All of the above comes out early on in a mixture of flashback and over-the-top interior monologue (hilariously voiced by H. Jon Benjamin) as Boy, having fled from the city into the surrounding jungle (the film was shot in and around South Africa’s Cape Town) spends time with his chosen, long-haired mentor (Yayan Ruhian from The Raid / 2011 and The Raid 2 / 2014, both Garth Evans) training in martial arts for the specific purpose of exacting his revenge on the Van Der Koy family by killing its powerful matriarch Hilda (Famke Janssen). The years of training pass, and Boy grows to adulthood (now played by Bill Skarsgård from John Wick Chapter 4, Chad Stahelski, 2023; It, Andy Muschietti, 2017), his stomach developing an impossibly muscular six-pack.
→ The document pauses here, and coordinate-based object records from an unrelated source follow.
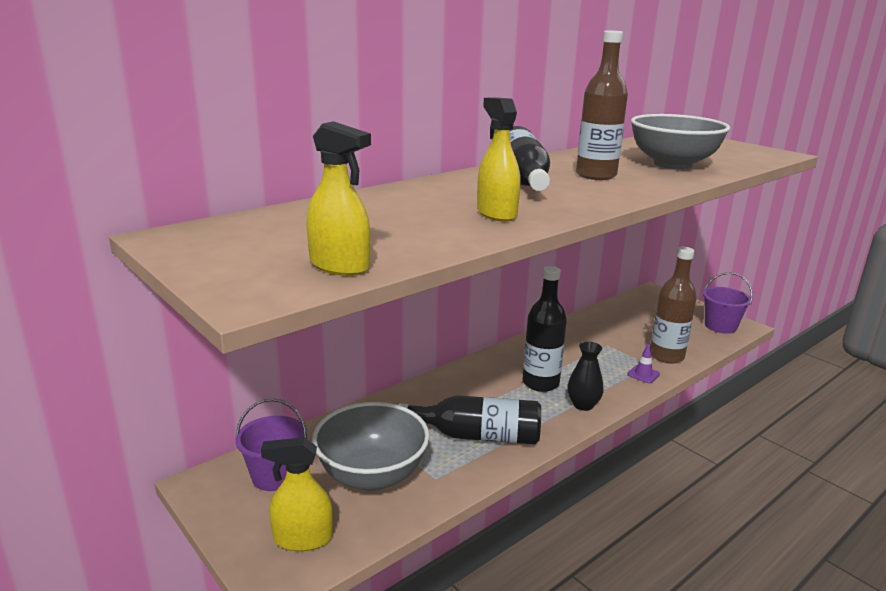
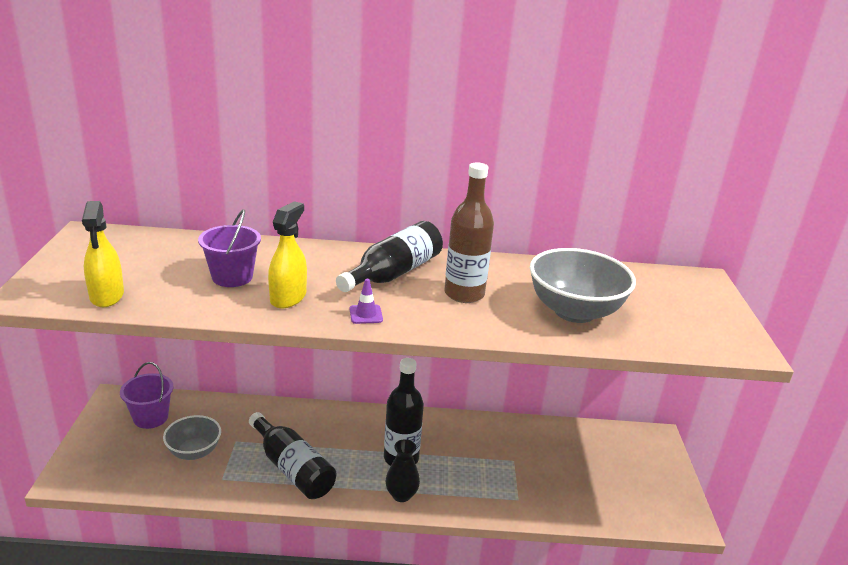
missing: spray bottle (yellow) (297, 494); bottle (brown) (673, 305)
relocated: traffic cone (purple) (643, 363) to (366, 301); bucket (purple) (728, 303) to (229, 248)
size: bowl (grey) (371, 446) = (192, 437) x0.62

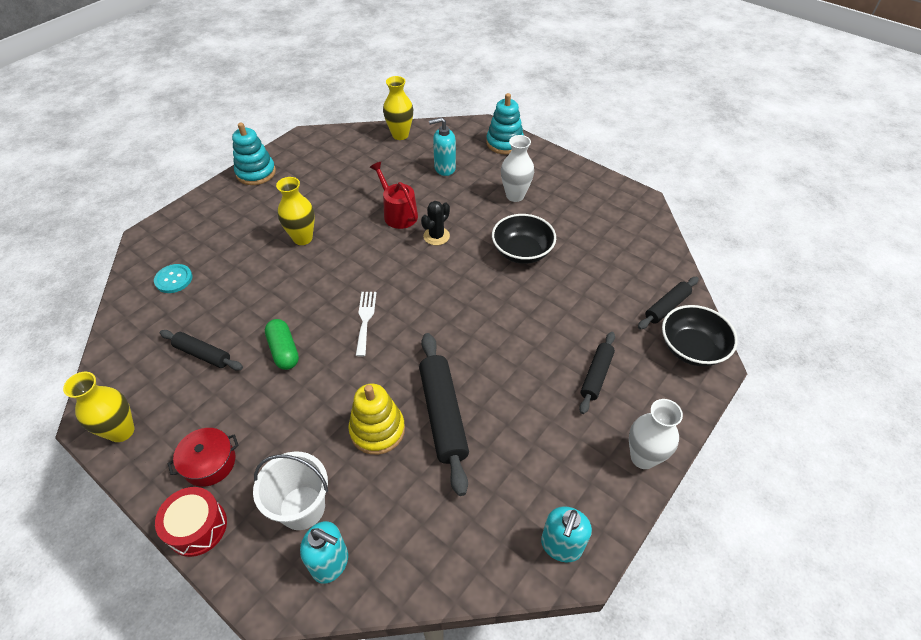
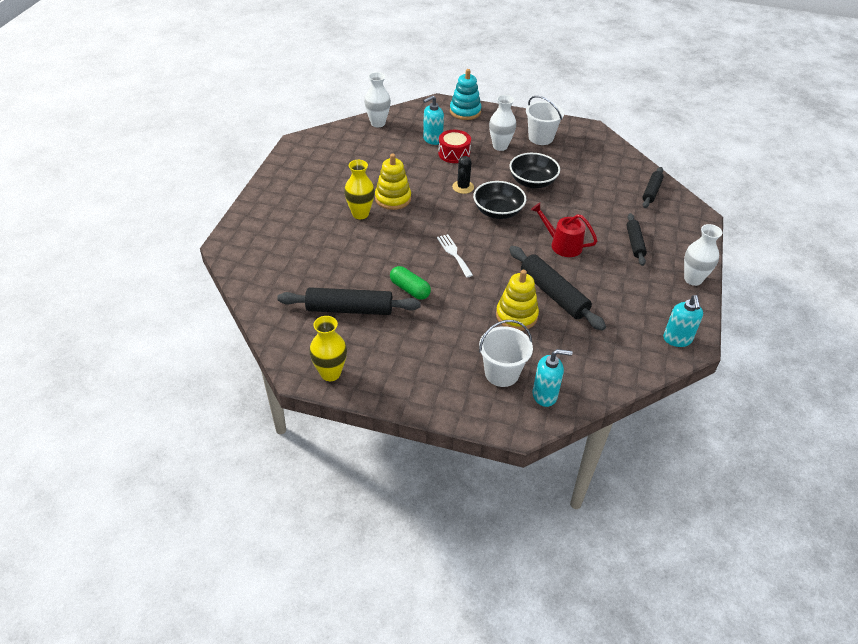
missing: button (turquoise) (173, 278); pot (red) (203, 457); stacking toy (turquoise) (254, 154)
appeared: stacking toy (yellow) (393, 182); bucket (white) (545, 120)
relocated: drum (red) (191, 522) to (454, 146); watering can (red) (394, 195) to (564, 230); bowl (black) (700, 335) to (499, 200)
colour: vase (yellow) (398, 108) to vase (white) (377, 99)
size: rolling pin (black) (201, 350) = (349, 301) x1.67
This training requires intense focus on Boy’s part, but his inner world is disrupted by a crunching sound: Mina crushing a Frosty Pop between her teeth. And it’s not just the sound: throughout the narrative, she is always visibly there in his head and his memories, forever a child, his constant and frequently visible interior companion, offering level-headed advice on whatever is currently happening in his world.
And once Boy has trained and returned to the city, which isn’t that far into the film, there’s a lot happening. Not so much in terms of plot, most of which you could write on a postage stamp, but in terms of action as Boy punches and shoots his way through the Van Der Koy family with aid from members of the resistance. Bodies fly through the air, limbs and heads are bloodily sliced off in one faultlessly choreographed set-piece after another. The most memorable of these involves a cheese grater.
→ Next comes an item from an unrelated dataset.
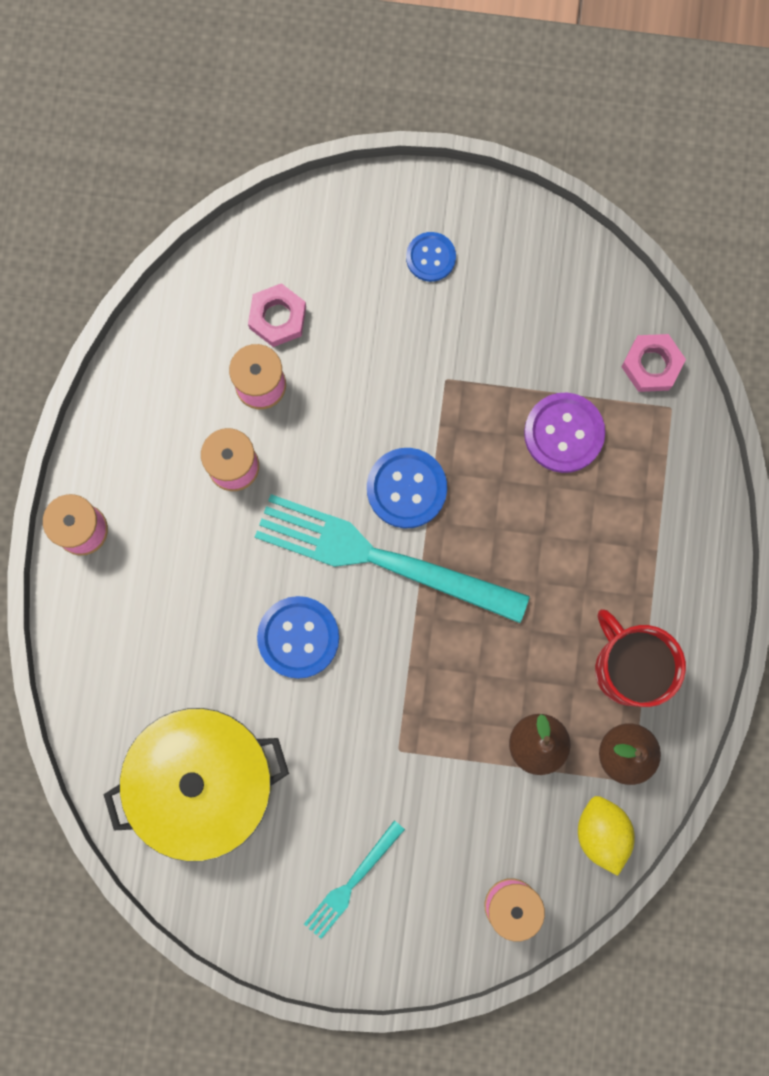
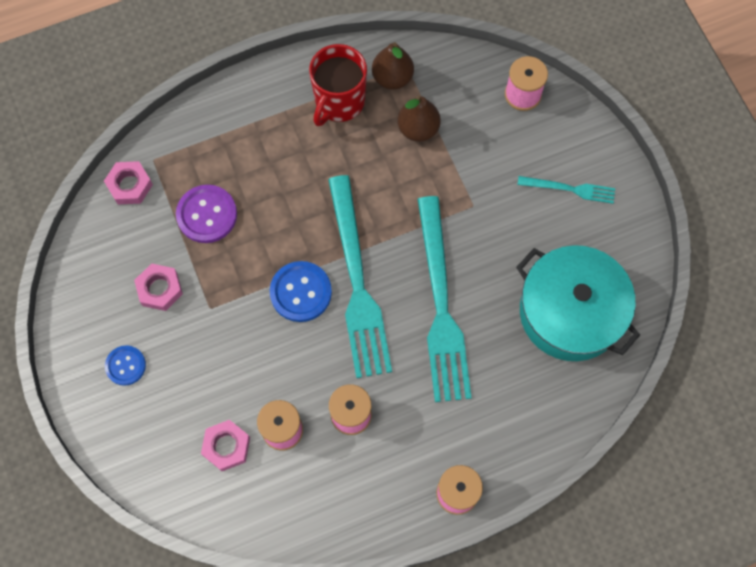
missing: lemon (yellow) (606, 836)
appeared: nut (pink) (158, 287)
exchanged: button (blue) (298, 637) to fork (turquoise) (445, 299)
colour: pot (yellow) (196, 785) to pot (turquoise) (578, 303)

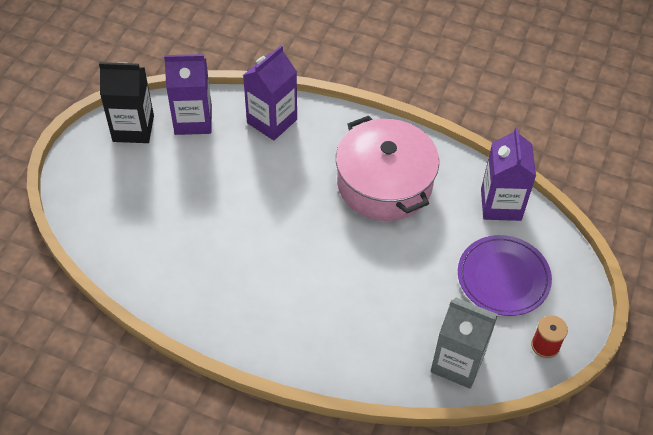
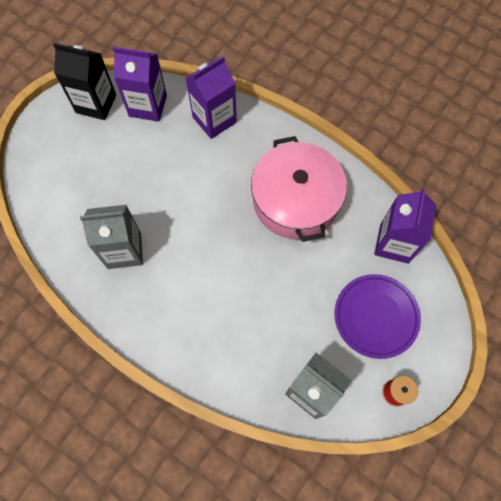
appeared: carton (grey) (111, 237)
At this point, I should probably mention that if you’re expecting vast numbers of members of the despotic regime or the resistance massed against it, that doesn’t really happen; director Moritz seems to like very small groups of people realising fight scenes and an awful lot of one-on-one action. This is not like the climb to the Sacre-Coeur of John Wick Chapter 4 in which the hero contends with one adversary after another on his way to the top, more like a series of impressive, mostly one-on-one, fight scenes with various cast members in different locations, many of which feel like underground bunkers, corridors or tunnels.
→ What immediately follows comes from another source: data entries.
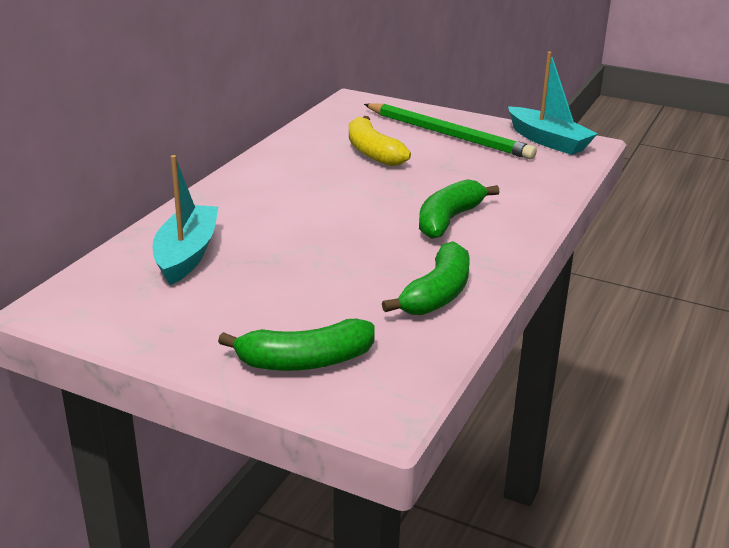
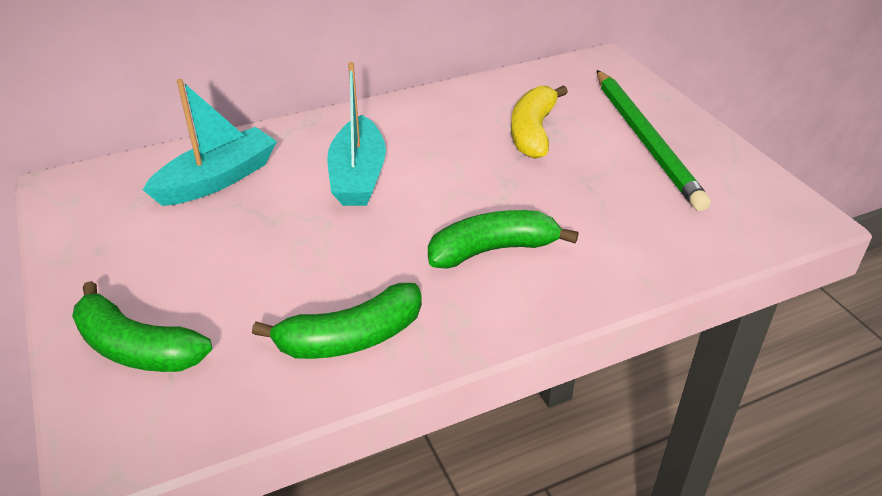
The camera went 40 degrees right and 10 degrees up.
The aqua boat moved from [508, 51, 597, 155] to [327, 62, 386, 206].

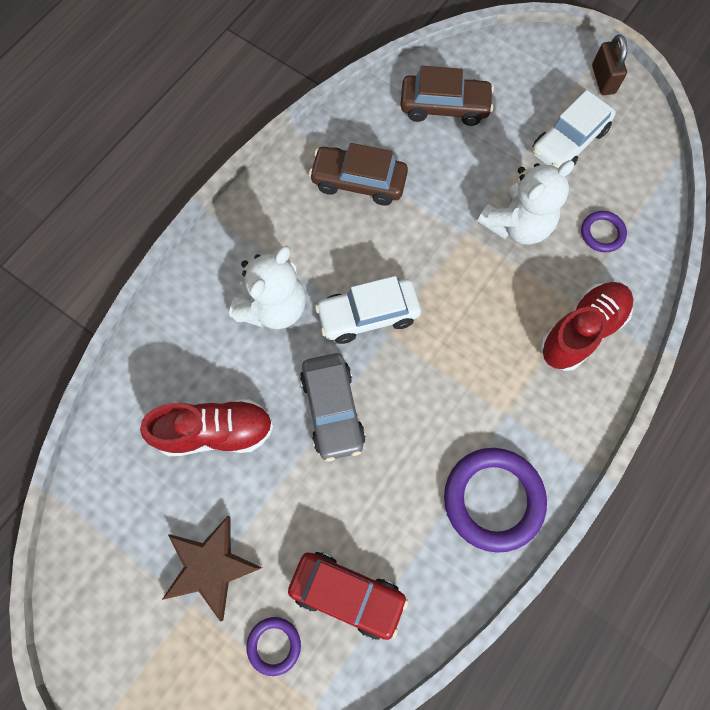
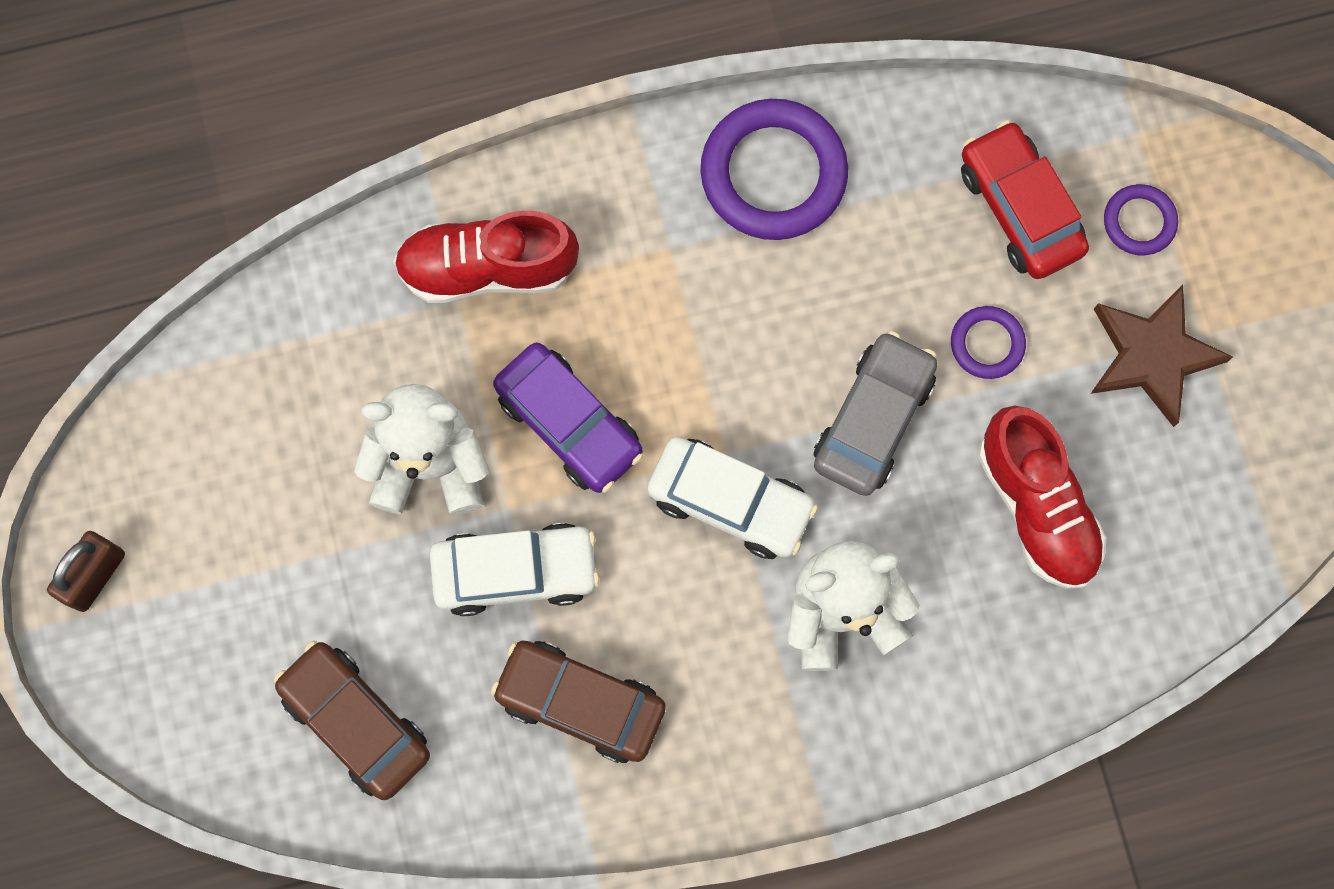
The camera went 140 degrees left and 5 degrees up.
The white toy car moved from [532, 90, 616, 169] to [430, 523, 600, 616].
The russet toy car at [309, 143, 408, 206] turned 150 degrees clockwise.
The violet ring moved from [581, 211, 627, 252] to [951, 306, 1026, 379].
The crimson shoe at [140, 399, 274, 456] turned 150 degrees counterclockwise.
The violet toy car at [493, 342, 644, 493] appeared.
The resistance mostly comprises Benny (Isaiah Mustafa from It: Chapter Two, Andy Muschietti, 2019) and Basho (Andrew Koji from Bullet Train, David Leitch, 2022), while the Van Der Koys include Glen (Brett Gelman), who is obsessed with writing speeches, Gideon (Sharlto Copley), who is unable to deliver them because they’re so badly written, the executive-minded June 27 (Michelle Dockery, in a very different role here from Downton Abbey, TV series, 2010-15) and Melanie (Jessica Rothe) who wears a motorcycle helmet through which she communicates verbally with the outside world via LED. The ruthless matriarch Hilda (Famke Janssen) is wisely saved for the most part for the final reel, when Boy catches up with her for the showdown.
It’s not clear why or how or at exactly what point the Van Der Koys took control of the city, which location is never labelled with any name beyond that generic moniker. A potentially fascinating sub-plot concerns a breakfast cereal company sponsoring The Culling, with giant pineapples and an inexplicable extra in an octopus costume wandering around the lethal game show set, a great idea which, sadly, no-one bothered to develop. There’s no indication of why the Van Der Koys are the bad guys apart from, they are the bad guys.
What the film has in its favour is its near-relentless delivery of non-stop action from the moment it starts, augmented with a fair volume of physical prosthetic effects for bodily wounds, including the severing of limbs and heads, for its numerous fight scenes. The interior voice-over is particularly effective for the opening twenty minutes or so, adding in just the right degree of wit to leaven the proceedings, which is enough to keep the momentum going through the remainder. If you want more than the action and the hilarious voice-over, you’re probably going to be disappointed; but if those two elements are what you came for, then you probably won’t be.
Boy Kills World is out in cinemas in the UK on Friday, April 26th.